══ DATA RECORDS
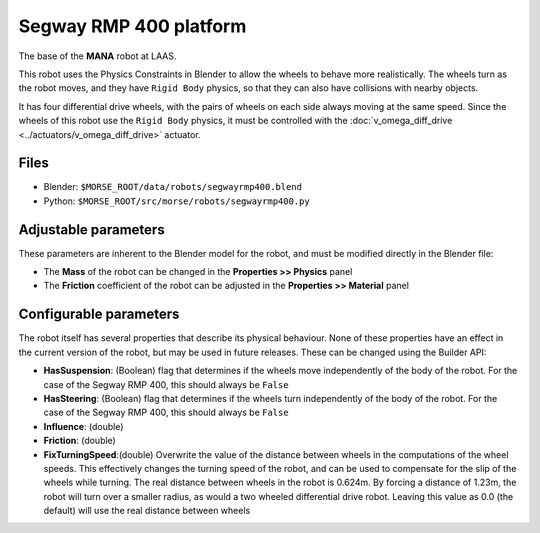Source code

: Segway RMP 400 platform
=======================

The base of the **MANA** robot at LAAS.

This robot uses the Physics Constraints in Blender to allow the wheels to
behave more realistically. The wheels turn as the robot moves, and they have
``Rigid Body`` physics, so that they can also have collisions with nearby
objects.

It has four differential drive wheels, with the pairs of wheels on each side
always moving at the same speed. Since the wheels of this robot use the
``Rigid Body`` physics, it must be controlled with the :doc:`v_omega_diff_drive
<../actuators/v_omega_diff_drive>` actuator.

.. image:: ../../../media/robots/segwayrmp400.png 
  :align: center
  :width: 600

Files
-----

- Blender: ``$MORSE_ROOT/data/robots/segwayrmp400.blend``
- Python: ``$MORSE_ROOT/src/morse/robots/segwayrmp400.py``


Adjustable parameters
---------------------

These parameters are inherent to the Blender model for the robot, and must be
modified directly in the Blender file:

- The **Mass** of the robot can be changed in the **Properties >> Physics**
  panel
- The **Friction** coefficient of the robot can be adjusted in the
  **Properties >> Material** panel

Configurable parameters
-----------------------

The robot itself has several properties that describe its physical behaviour.
None of these properties have an effect in the current version of the robot,
but may be used in future releases.
These can be changed using the Builder API:

- **HasSuspension**: (Boolean) flag that determines if the wheels move
  independently of the body of the robot. For the case of the Segway RMP 400,
  this should always be ``False``
- **HasSteering**: (Boolean) flag
  that determines if the wheels turn independently of the body of the robot.
  For the case of the Segway RMP 400, this should always be ``False``
- **Influence**: (double)
- **Friction**: (double)
- **FixTurningSpeed**:(double) Overwrite the value of the distance between
  wheels in the computations of the wheel speeds. This effectively changes the
  turning speed of the robot, and can be used to compensate for the slip of the
  wheels while turning.
  The real distance between wheels in the robot is 0.624m. By forcing a
  distance of 1.23m, the robot will turn over a smaller radius, as would a two
  wheeled differential drive robot.
  Leaving this value as 0.0 (the default) will use the real distance between
  wheels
════
**ACTIVITY**
Set the listing down again exactly, skipping each picture.

**WRITTEN ANSWER**
Source code

: Segway RMP 400 platform
=======================

The base of the **MANA** robot at LAAS.

This robot uses the Physics Constraints in Blender to allow the wheels to
behave more realistically. The wheels turn as the robot moves, and they have
``Rigid Body`` physics, so that they can also have collisions with nearby
objects.

It has four differential drive wheels, with the pairs of wheels on each side
always moving at the same speed. Since the wheels of this robot use the
``Rigid Body`` physics, it must be controlled with the :doc:`v_omega_diff_drive
<../actuators/v_omega_diff_drive>` actuator.

.. image:: ../../../media/robots/segwayrmp400.png 
  :align: center
  :width: 600

Files
-----

- Blender: ``$MORSE_ROOT/data/robots/segwayrmp400.blend``
- Python: ``$MORSE_ROOT/src/morse/robots/segwayrmp400.py``


Adjustable parameters
---------------------

These parameters are inherent to the Blender model for the robot, and must be
modified directly in the Blender file:

- The **Mass** of the robot can be changed in the **Properties >> Physics**
  panel
- The **Friction** coefficient of the robot can be adjusted in the
  **Properties >> Material** panel

Configurable parameters
-----------------------

The robot itself has several properties that describe its physical behaviour.
None of these properties have an effect in the current version of the robot,
but may be used in future releases.
These can be changed using the Builder API:

- **HasSuspension**: (Boolean) flag that determines if the wheels move
  independently of the body of the robot. For the case of the Segway RMP 400,
  this should always be ``False``
- **HasSteering**: (Boolean) flag
  that determines if the wheels turn independently of the body of the robot.
  For the case of the Segway RMP 400, this should always be ``False``
- **Influence**: (double)
- **Friction**: (double)
- **FixTurningSpeed**:(double) Overwrite the value of the distance between
  wheels in the computations of the wheel speeds. This effectively changes the
  turning speed of the robot, and can be used to compensate for the slip of the
  wheels while turning.
  The real distance between wheels in the robot is 0.624m. By forcing a
  distance of 1.23m, the robot will turn over a smaller radius, as would a two
  wheeled differential drive robot.
  Leaving this value as 0.0 (the default) will use the real distance between
  wheels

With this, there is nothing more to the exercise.